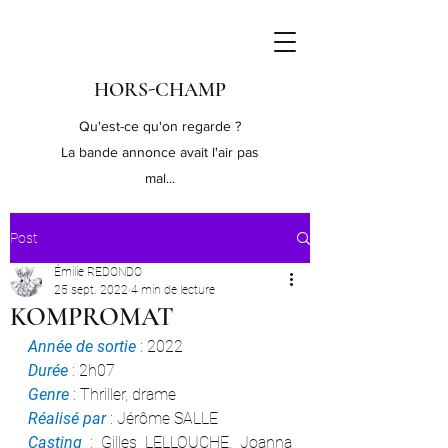
HORS-CHAMP
Qu'est-ce qu'on regarde ?
La bande annonce avait l'air pas
mal...
Post
Émilie REDONDO
25 sept. 2022
4 min de lecture
KOMPROMAT
Année de sortie
 : 2022
Durée 
: 2h07
Genre 
: Thriller, drame
Réalisé par
 : Jérôme SALLE
Casting 
: Gilles LELLOUCHE, Joanna 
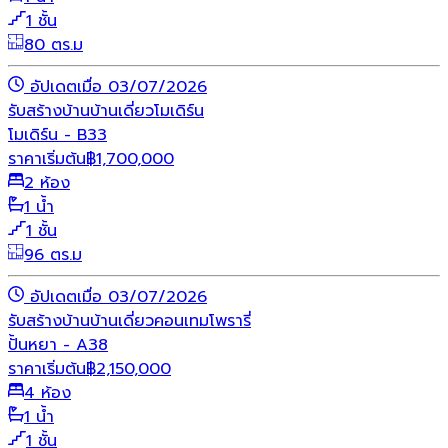
1 ชั้น
80 ตร.ม
อัปเดตเมื่อ 03/07/2026
รับสร้างบ้าน
บ้านเดี่ยว
โมเดิร์น
โมเดิร์น - B33
ราคาเริ่มต้น
฿
1,700,000
2 ห้อง
1 น้ำ
1 ชั้น
96 ตร.ม
อัปเดตเมื่อ 03/07/2026
รับสร้างบ้าน
บ้านเดี่ยว
คอนเทมโพรารี่
ปั้นหยา - A38
ราคาเริ่มต้น
฿
2,150,000
4 ห้อง
1 น้ำ
1 ชั้น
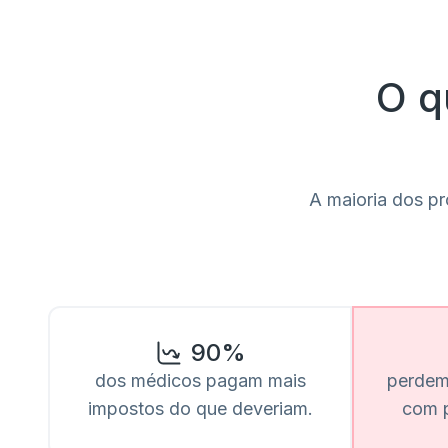
O q
A maioria dos pr
90%
dos médicos pagam mais
perdem
impostos do que deveriam.
com 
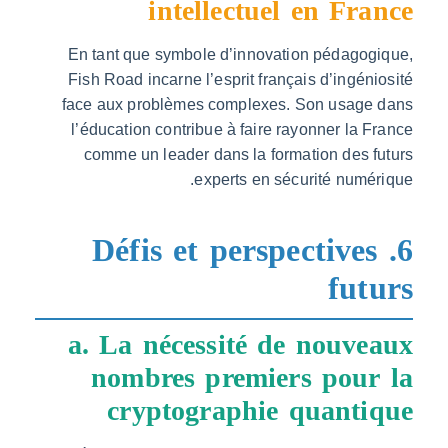
intellectuel en Fr
En tant que symbole d’innovation pédagog
Fish Road incarne l’esprit français d’ingén
face aux problèmes complexes. Son usage
l’éducation contribue à faire rayonner la 
comme un leader dans la formation des 
experts en sécurité numé
6. Défis et perspective
fut
a. La nécessité de nouve
nombres premiers pour
cryptographie quanti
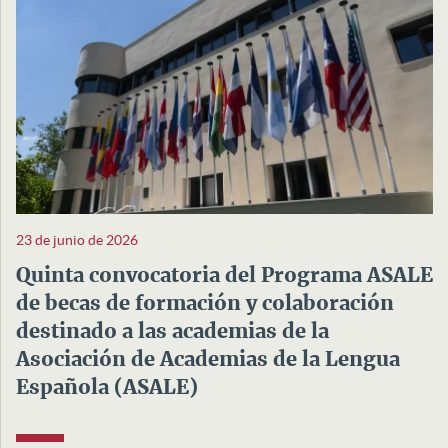
23 de junio de 2026
Quinta convocatoria del Programa ASALE
de becas de formación y colaboración
destinado a las academias de la
Asociación de Academias de la Lengua
Española (ASALE)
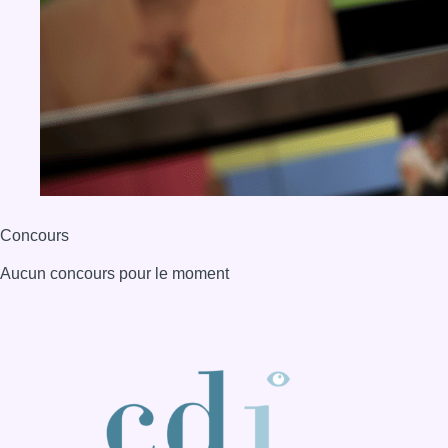
Concours
Aucun concours pour le moment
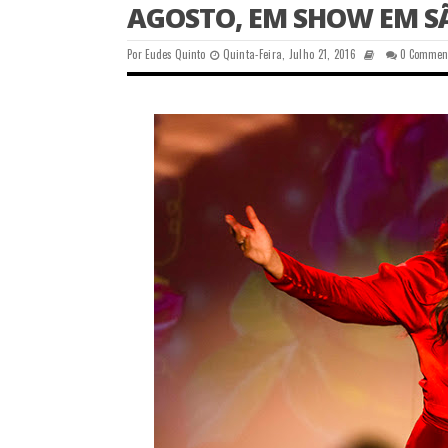
AGOSTO, EM SHOW EM S
Por
Eudes Quinto
Quinta-Feira, Julho 21, 2016
0 Commen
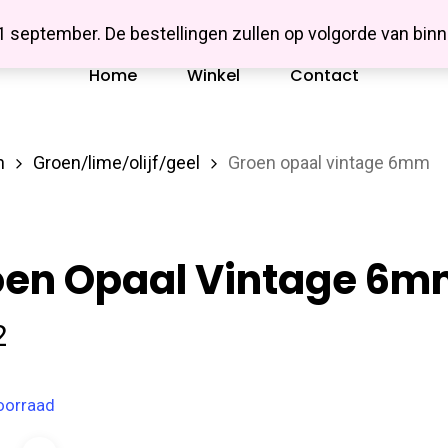
Missbluesieraden
 1 september. De bestellingen zullen op volgorde van b
Home
Winkel
Contact
n
Groen/lime/olijf/geel
Groen opaal vintage 6mm
oen Opaal Vintage 6
2
oorraad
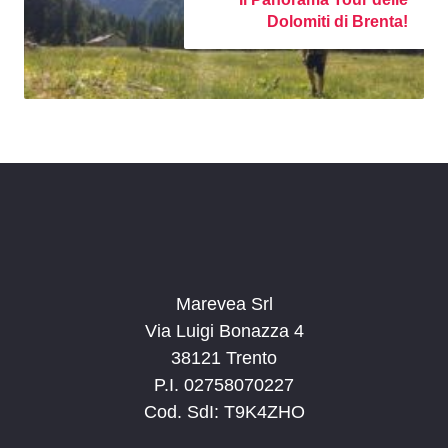
Dolomiti di Brenta!
Marevea Srl
Via Luigi Bonazza 4
38121 Trento
P.I. 02758070227
Cod. SdI: T9K4ZHO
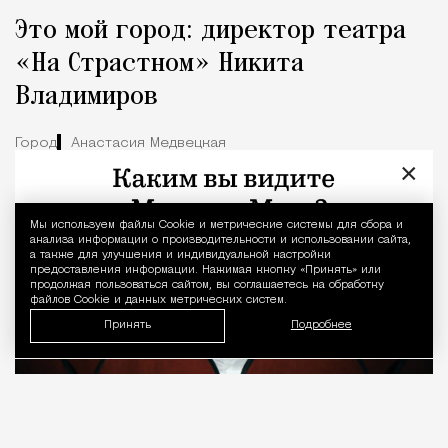
Это мой город: директор театра
«На Страстном» Никита
Владимиров
Город
Анастасия Медвецкая
×
Мы используем файлы Сookie и метрические системы для сбора и
Уведомление 
анализа информации о производительности и использовании сайта,
а также для улучшения и индивидуальной настройки
предоставления информации. Нажимая кнопку «Принять» или
продолжая пользоваться сайтом, вы соглашаетесь на обработку
файлов Cookie и данных метрических систем.
Принять
Подробнее
08.08.2026
7 мин. чтения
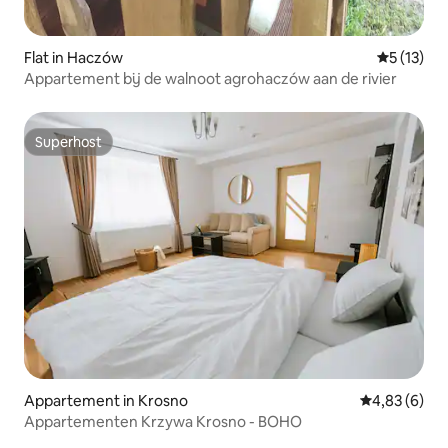
Flat in Haczów
Gemiddeld
5 (13)
Appartement bij de walnoot agrohaczów aan de rivier
Superhost
Superhost
Appartement in Krosno
Gemiddelde b
4,83 (6)
Appartementen Krzywa Krosno - BOHO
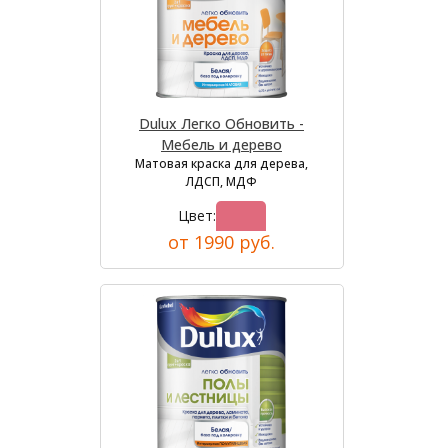
Dulux Легко Обновить -
Мебель и дерево
Матовая краска для дерева,
ЛДСП, МДФ
Цвет:
от 1990 руб.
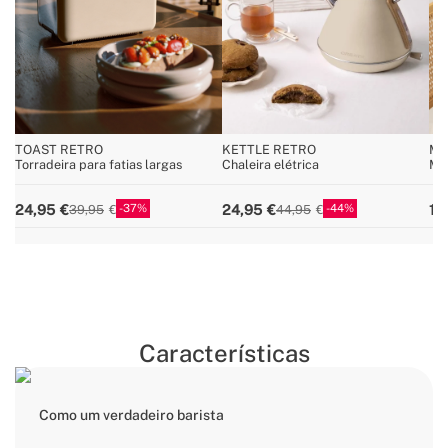
TOAST RETRO
KETTLE RETRO
MI
Torradeira para fatias largas
Chaleira elétrica
Moí
37
44
24,95
24,95
19
39,95
44,95
Características
Como um verdadeiro barista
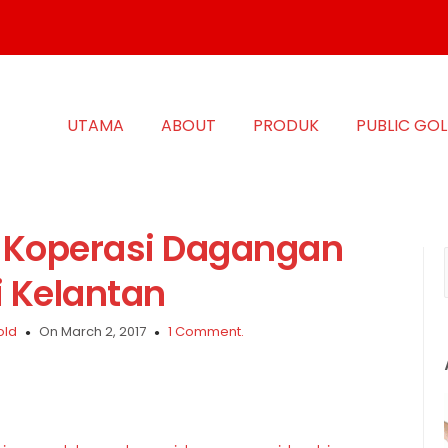
UTAMA
ABOUT
PRODUK
PUBLIC GO
m Koperasi Dagangan
i Kelantan
old
On March 2, 2017
1 Comment.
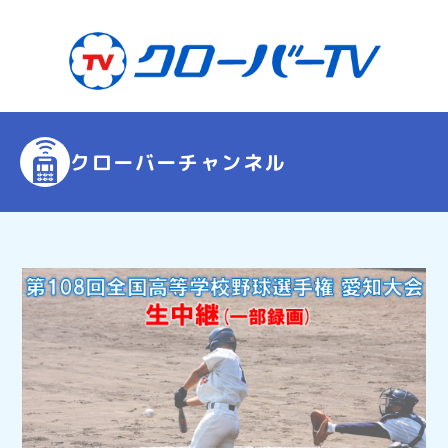
クローバーチャンネル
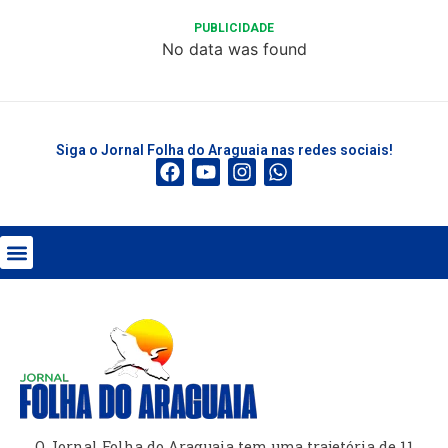
PUBLICIDADE
No data was found
Siga o Jornal Folha do Araguaia nas redes sociais!
O Jornal Folha do Araguaia tem uma trajetória de 11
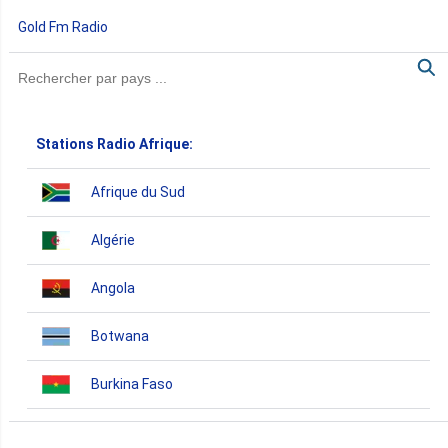
Gold Fm Radio
Stations Radio Afrique:
Afrique du Sud
Algérie
Angola
Botwana
Burkina Faso
Burundi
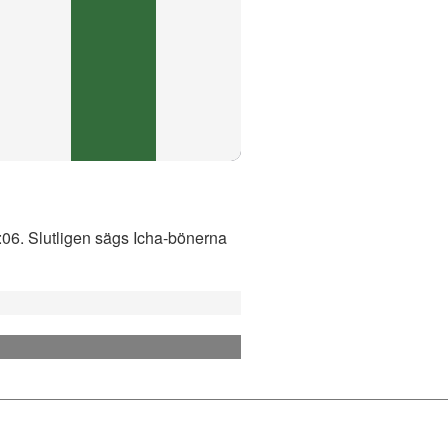
1:06. Slutligen sägs Icha-bönerna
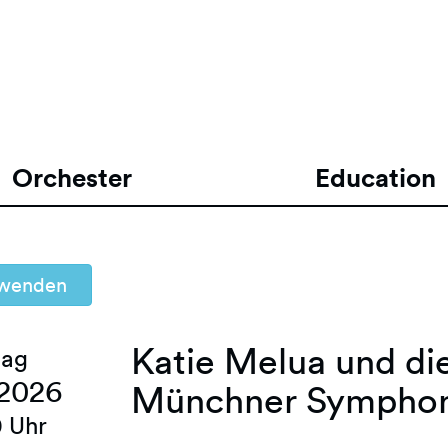
Orchester
Education
wenden
Katie Melua und di
tag
 2026
Münchner Symphon
 Uhr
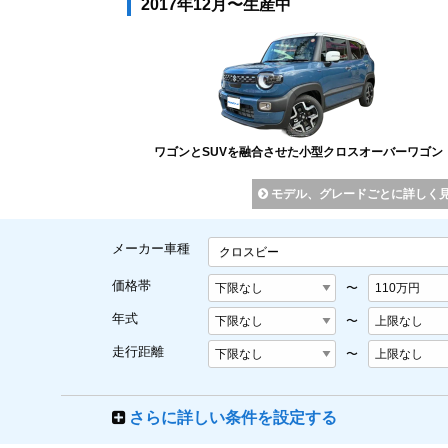
2017年12月〜生産中
ワゴンとSUVを融合させた小型クロスオーバーワゴン
モデル、グレードごとに詳しく
メーカー車種
クロスビー
価格帯
〜
年式
〜
走行距離
〜
さらに詳しい条件を設定する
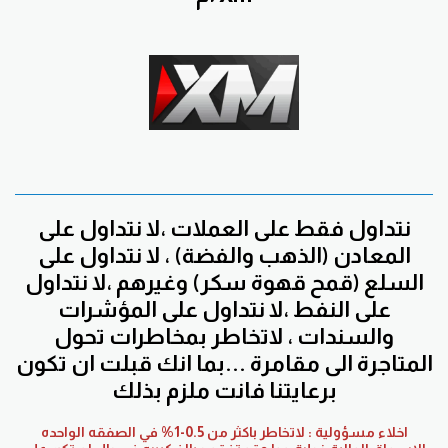
نتداول فقط على العملات ،لا نتداول على
المعادن (الذهب والفضة) ، لا نتداول على
السلع (قمح قهوة سكر) وغيرهم ،لا نتداول
على النفط ،لا نتداول على المؤشرات
والسندات ، لاتخاطر بمخاطرات تحول
المتاجرة الى مقامرة ...بما انك قبلت ان تكون
برعايتنا فانت ملزم بذلك
اخلاء مسؤولية : لاتخاطر باكثر من 0.5-1% في الصفقه الواحده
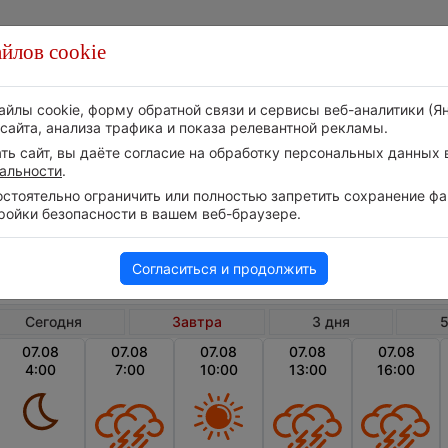
йлов cookie
Стихия
Природа
Технологии
Видео
айлы cookie, форму обратной связи и сервисы веб-аналитики (Я
сайта, анализа трафика и показа релевантной рекламы.
ь сайт, вы даёте согласие на обработку персональных данных в
альности
.
тоятельно ограничить или полностью запретить сохранение фай
ройки безопасности в вашем веб-браузере.
США
Кентукки
Пайнв
Погода в Пайнвилле на завтра
Согласиться и продолжить
Сегодня
Завтра
3 дня
5
07.08
07.08
07.08
07.08
07.08
4:00
7:00
10:00
13:00
16:00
========================================================================
_What to do_: Determine the number of lines in the records that include the string "Folha", and respond with that number only.

_Response to the exercise_: 2